OMFG!! mean girls is the best comedy i ever seen since Oldschool


----------



## KervinTran (Oct 7, 2004)

Did you guys think it was *that* funny? I didn't , not my type of comedy maybe ^^


----------



## Shadowstarr (Oct 8, 2004)

well the movie was ok
it was funny and all but it wasn't really the best and ya....


----------



## its fang (Oct 9, 2004)

i saw half of this at my friends house. his sister had it playing and i decided to watch it for the big tits on lindsay lohan and the girl from lost in space. can't remember her name right now.


----------



## aLkeMiSt (Nov 6, 2004)

I just saw this movie a couple hours ago.. and it was good, until the end. Comon... the ending didn't fit the story at all...


----------



## Deleted member 375 (Nov 7, 2004)

i know, it was sorta messed in the end. but the movie had to end i guess.
though, i would have pictured Hilary Duff playing the role of Regina George instead of Rachel McAdams. be funny how things turn out in that movie if she was actually in it.

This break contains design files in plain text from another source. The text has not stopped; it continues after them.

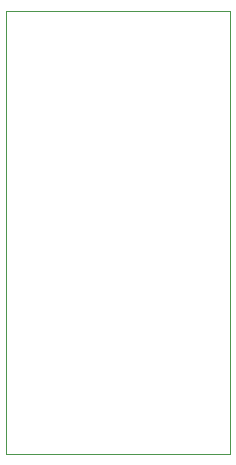
<source format=gm1>
G04 #@! TF.GenerationSoftware,KiCad,Pcbnew,8.0.3*
G04 #@! TF.CreationDate,2025-03-14T18:24:53+01:00*
G04 #@! TF.ProjectId,Nixie,4e697869-652e-46b6-9963-61645f706362,rev?*
G04 #@! TF.SameCoordinates,Original*
G04 #@! TF.FileFunction,Profile,NP*
%FSLAX46Y46*%
G04 Gerber Fmt 4.6, Leading zero omitted, Abs format (unit mm)*
G04 Created by KiCad (PCBNEW 8.0.3) date 2025-03-14 18:24:53*
%MOMM*%
%LPD*%
G01*
G04 APERTURE LIST*
G04 #@! TA.AperFunction,Profile*
%ADD10C,0.050000*%
G04 #@! TD*
G04 APERTURE END LIST*
D10*
X66000000Y-44100000D02*
X85000000Y-44100000D01*
X85000000Y-81600000D01*
X66000000Y-81600000D01*
X66000000Y-44100000D01*
M02*

</source>
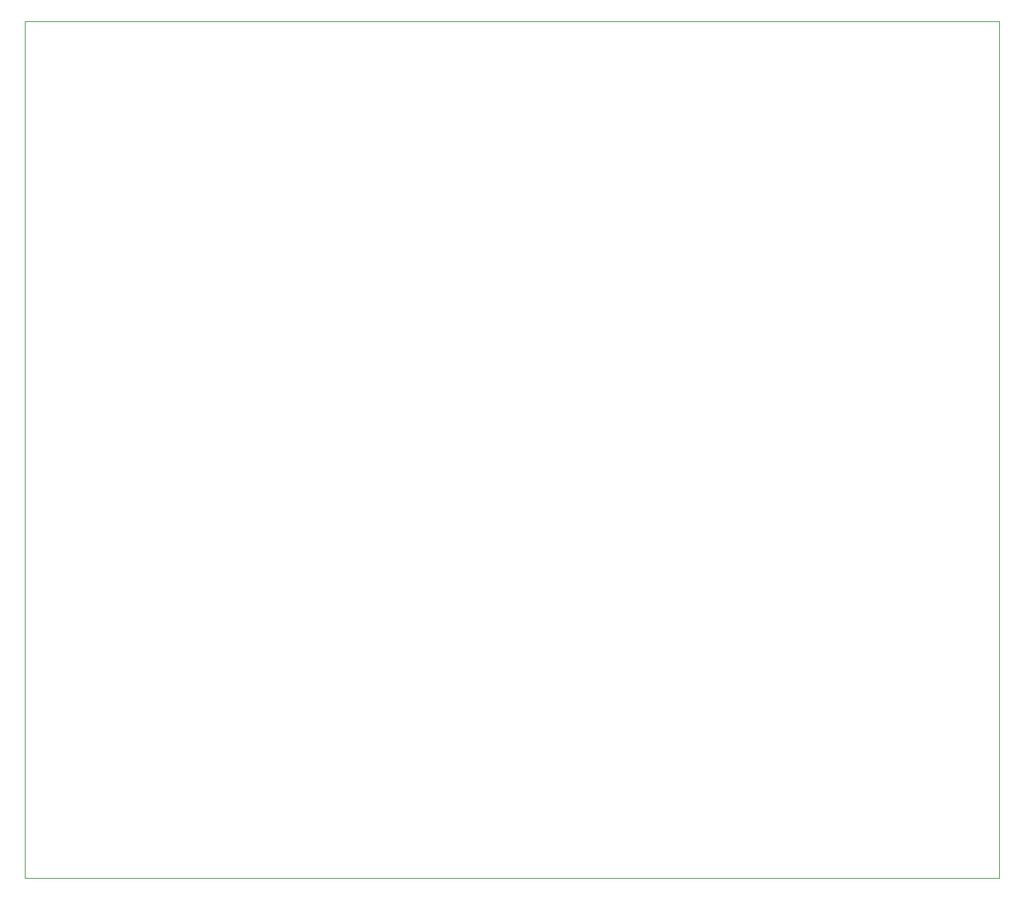
<source format=gbr>
G04 #@! TF.GenerationSoftware,KiCad,Pcbnew,(5.0.2)-1*
G04 #@! TF.CreationDate,2020-04-20T21:26:40+02:00*
G04 #@! TF.ProjectId,KorgPoly61_TeensyMidi,4b6f7267-506f-46c7-9936-315f5465656e,rev?*
G04 #@! TF.SameCoordinates,Original*
G04 #@! TF.FileFunction,Profile,NP*
%FSLAX46Y46*%
G04 Gerber Fmt 4.6, Leading zero omitted, Abs format (unit mm)*
G04 Created by KiCad (PCBNEW (5.0.2)-1) date 20-4-2020 21:26:40*
%MOMM*%
%LPD*%
G01*
G04 APERTURE LIST*
%ADD10C,0.050000*%
G04 APERTURE END LIST*
D10*
X44450000Y-139700000D02*
X44450000Y-37465000D01*
X160655000Y-139700000D02*
X44450000Y-139700000D01*
X160655000Y-37465000D02*
X160655000Y-139700000D01*
X44450000Y-37465000D02*
X160655000Y-37465000D01*
M02*

</source>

oh, also looked up some info on Mean Girls ()
i swear either imdb's info is totally wrong or that Rachel McAdams looks like shes in her teens. it says she 28 =\


----------



## Morwain (Apr 30, 2007)

I loved the movie but I'm not a LL fan at all.


----------



## crazymtf (Apr 30, 2007)

Bringing back a 3 year old topic? Wowz


----------



## Ino_Pig (Apr 30, 2007)

I loved this movie, there hadn't been a decent teen comedy out in ages. 

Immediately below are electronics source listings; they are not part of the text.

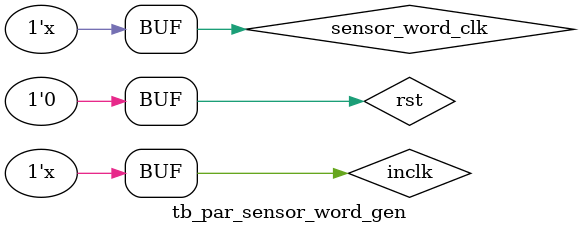
<source format=v>
`timescale 1ns / 1ps


module tb_par_sensor_word_gen(
);
    reg inclk;
    reg rst;
    reg sensor_word_clk;
    
    wire xvs;
    wire xhs;
    wire [11:0] chan0_word;
    wire [11:0] chan1_word;
    wire [11:0] chan2_word;
    wire [11:0] chan3_word;
    wire [11:0] chan4_word;
    wire [11:0] chan5_word;
    wire [11:0] chan6_word;
    wire [11:0] chan7_word;

    initial begin
        inclk = 1'b0;
        sensor_word_clk = 1'b0;
        rst = 1'b1;
        # 100 rst = 1'b0;
    end

    always #13.468   inclk = ~inclk; // inclk = 37.125MHZ

    always #5.050   sensor_word_clk = ~sensor_word_clk; // sensor_word_clk = 99MHZ

    par_sensor_word_gen  par_sensor_word_gen_inst(
        .inclk(inclk),
        .rst(rst),
        .sensor_word_clk(sensor_word_clk),
        .xvs(xvs),
        .xhs(xhs),
        .chan0_word(chan0_word),
        .chan1_word(chan1_word),
        .chan2_word(chan2_word),
        .chan3_word(chan3_word),
        .chan4_word(chan4_word),
        .chan5_word(chan5_word),
        .chan6_word(chan6_word),
        .chan7_word(chan7_word)
    );

endmodule

</source>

"Well, the book said I wasn't a virgin. But I only wear extra absorbent tampons because I have a wide vagina and heavy blood flow!"

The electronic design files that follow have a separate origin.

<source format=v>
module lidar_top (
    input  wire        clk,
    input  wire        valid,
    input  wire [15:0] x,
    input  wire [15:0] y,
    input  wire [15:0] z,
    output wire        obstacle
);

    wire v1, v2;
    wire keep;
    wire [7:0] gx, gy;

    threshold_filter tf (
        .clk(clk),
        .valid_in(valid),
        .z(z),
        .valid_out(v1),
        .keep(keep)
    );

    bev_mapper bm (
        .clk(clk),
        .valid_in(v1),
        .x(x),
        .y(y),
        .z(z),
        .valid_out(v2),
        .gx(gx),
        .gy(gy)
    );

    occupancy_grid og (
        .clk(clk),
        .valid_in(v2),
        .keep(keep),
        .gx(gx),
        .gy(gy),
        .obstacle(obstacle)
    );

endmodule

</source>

P.S - I *hate* Lindsay Lohan.


----------



## Sakura Kaijuu (Apr 30, 2007)

crazymtf said:


> Bringing back a 3 year old topic? Wowz


lol, I didn't even notice.

But either way, I liked this movie.  It's not bad, and it's pretty funny most of the time.


----------



## Cava (Apr 30, 2007)

Phyro said:


> That movie was stupid.



wrong, that movie was funny. lindsey's stupid.


----------



## Ino_Pig (May 1, 2007)

^ I agree with that statement 100%

This topic actually makes me want to go and watch it since I haven't seen it in ages. I'm in the mood for a good comedy right now.








...Death to Lindsay Lohan anyone?


----------